Task item >> Every line below from the one containing "hfov_deg: 41.2" through the one containing "exposure_s: 1/30" must be transcribed exactly. Omit all lines outside that stretch.

Input data >>

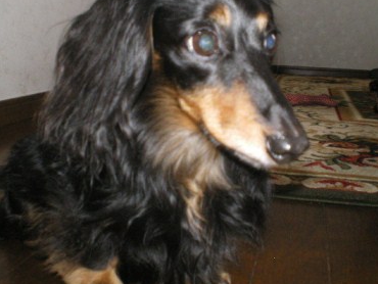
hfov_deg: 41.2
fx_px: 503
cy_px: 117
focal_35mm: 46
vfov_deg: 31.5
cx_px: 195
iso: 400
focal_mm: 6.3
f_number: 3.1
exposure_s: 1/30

---

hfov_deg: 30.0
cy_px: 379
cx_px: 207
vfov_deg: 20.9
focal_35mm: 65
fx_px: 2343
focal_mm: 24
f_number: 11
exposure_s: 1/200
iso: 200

--

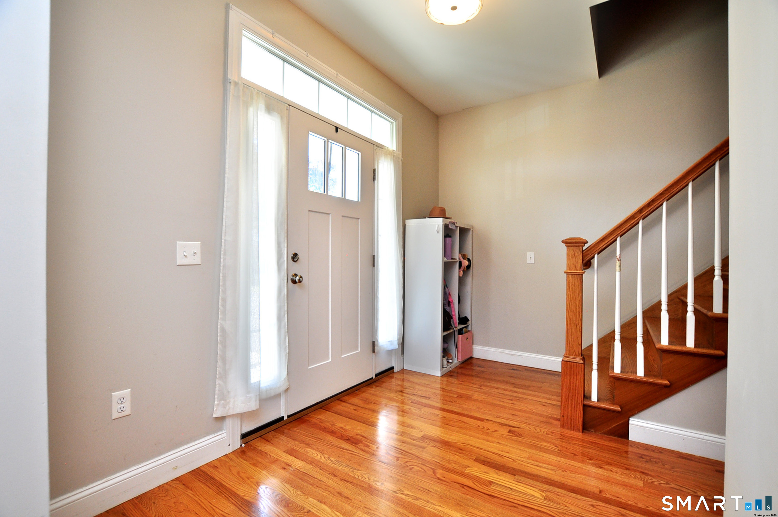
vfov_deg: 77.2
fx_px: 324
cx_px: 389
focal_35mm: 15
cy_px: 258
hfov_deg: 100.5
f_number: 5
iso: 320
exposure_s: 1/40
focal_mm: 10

Answer box >>
hfov_deg: 41.2
fx_px: 503
cy_px: 117
focal_35mm: 46
vfov_deg: 31.5
cx_px: 195
iso: 400
focal_mm: 6.3
f_number: 3.1
exposure_s: 1/30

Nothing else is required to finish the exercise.